* [Questions to answer]
- A) Quote the passage on the debt burden word for word from "This shows the" to "deliver to China.".
- B) In the passage on the debt burden, which three countries received prepayments on goods they were to deliver to China?

* [Passage to read]
=-=-=-=-=
Cast off the Debt Burden

Being free of debt, whether it be an individual or a nation, is a fantasy. Well, so we have been brainwashed to believe.

In fact we have been:

‘bamboozled’ into allowing a small financial elite to create colossal quantities of private wealth while burdening the world with debt, volatility, crises and rising rates of inequality.

Ann Pettifor, The Production of Money

Even the IMF admitted in a paper published in June, 2016:

the neoliberal agenda – a label used more by critics than by the architects of the policies – rests on two main planks. The first is increased competition – achieved through deregulation and the opening up of domestic markets, including financial markets, to foreign competition. The second is a smaller role for the state, achieved through privatization and limits on the ability of governments to run fiscal deficits and accumulate debt.

Ann Pettifor tells us that Keynes understood how to protect our economies by avoiding mobile capital which had been encouraged to all our detriment since discarding Keynesian advice. He suggested if we close borders to footloose, international mobile capital, we can avoid the pitfalls all of us know only too well.

Read the definition of capital mobility:

Many high income nations have increased their debt more than developing countries between 2005 and 2015.

Read about countries Statista has revealed to have taken on the burden of high debt by borrowing from China:

This shows the more desperate the country, the more likely they are to go to China as a lender of last resort.

Bailout amounts provided by China remained quite low in the 2000s and early 2010s, before shooting up from 2015 onwards, climbing to a total of $100 billion for the two decades. The two most common ways in which these loans work is through a liquidity swap with the Chinese Central Bank – where most of the outstanding balances of around $40 billion were located as of 2021 – or through credit lines from Chinese state-owned banks. Three countries, Venezuela, South Sudan and Ecuador, received prepayments on goods they were to deliver to China.
=-=-=-=-=
* [Study material]
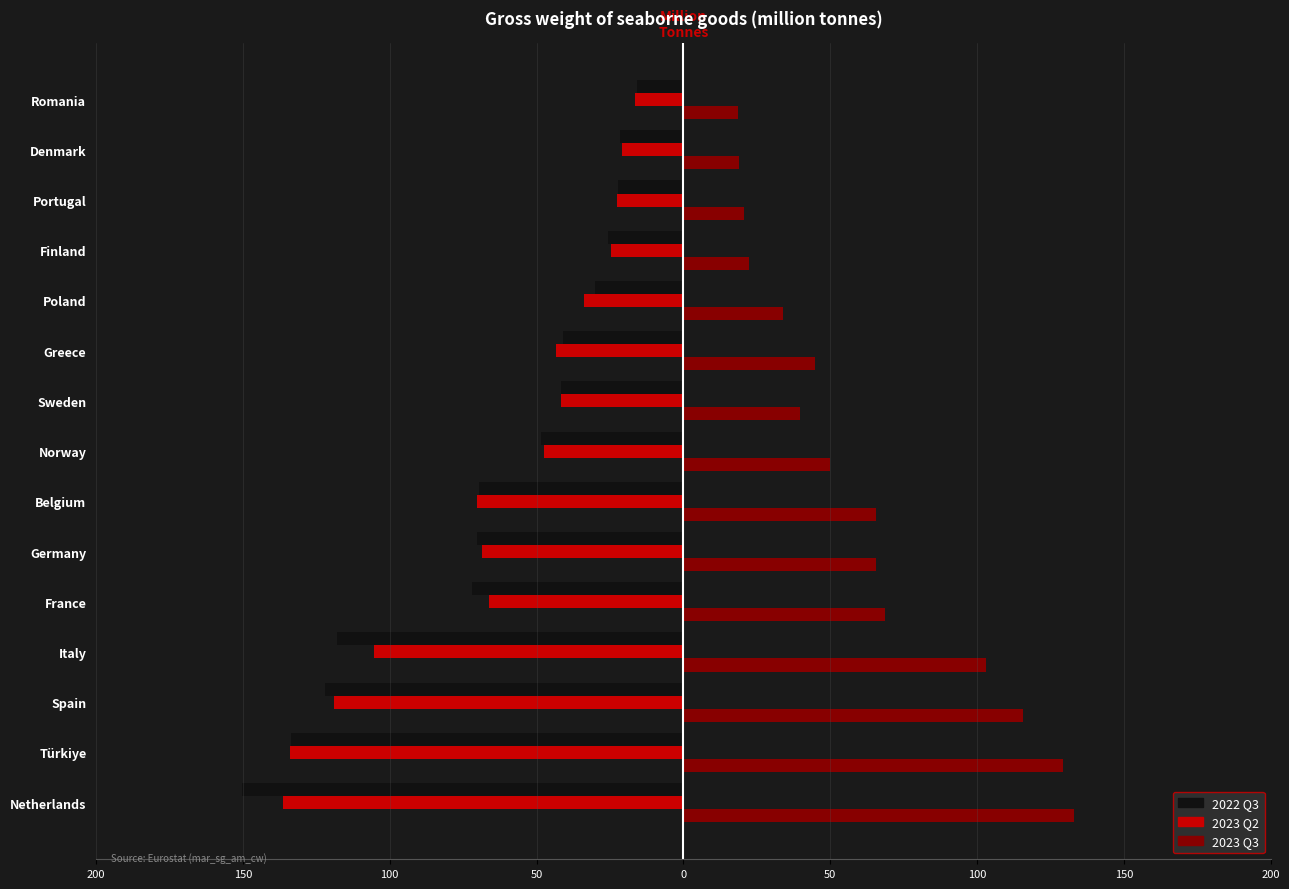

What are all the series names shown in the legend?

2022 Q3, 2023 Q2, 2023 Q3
=-=-=-=-=
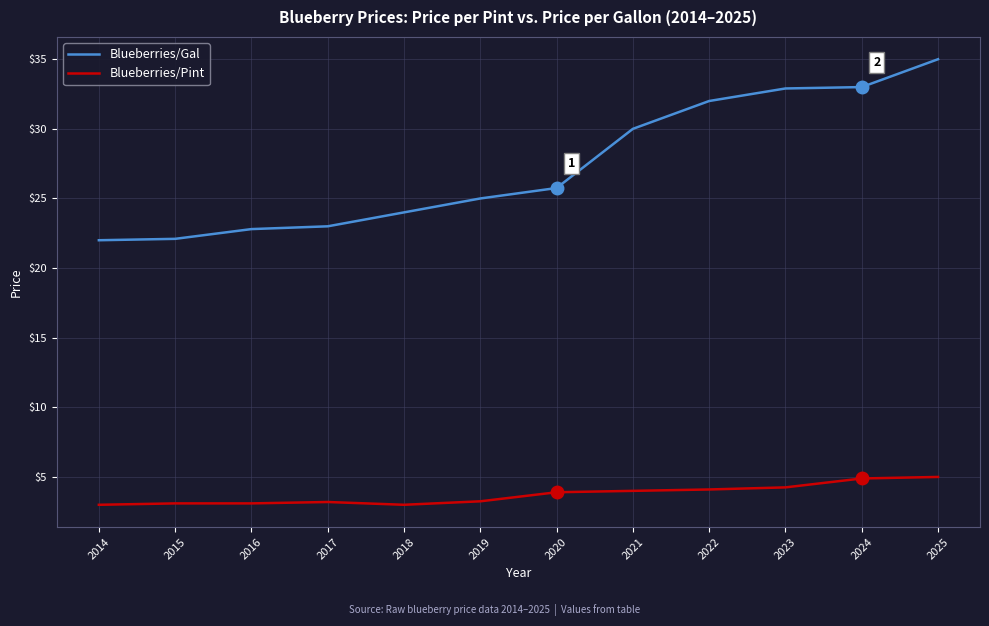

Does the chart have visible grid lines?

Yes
=-=-=-=-=
* [Answers to the tasks]
- A)
This shows the more desperate the country, the more likely they are to go to China as a lender of last resort.

Bailout amounts provided by China remained quite low in the 2000s and early 2010s, before shooting up from 2015 onwards, climbing to a total of $100 billion for the two decades. The two most common ways in which these loans work is through a liquidity swap with the Chinese Central Bank – where most of the outstanding balances of around $40 billion were located as of 2021 – or through credit lines from Chinese state-owned banks. Three countries, Venezuela, South Sudan and Ecuador, received prepayments on goods they were to deliver to China.

- B) Venezuela, South Sudan and Ecuador.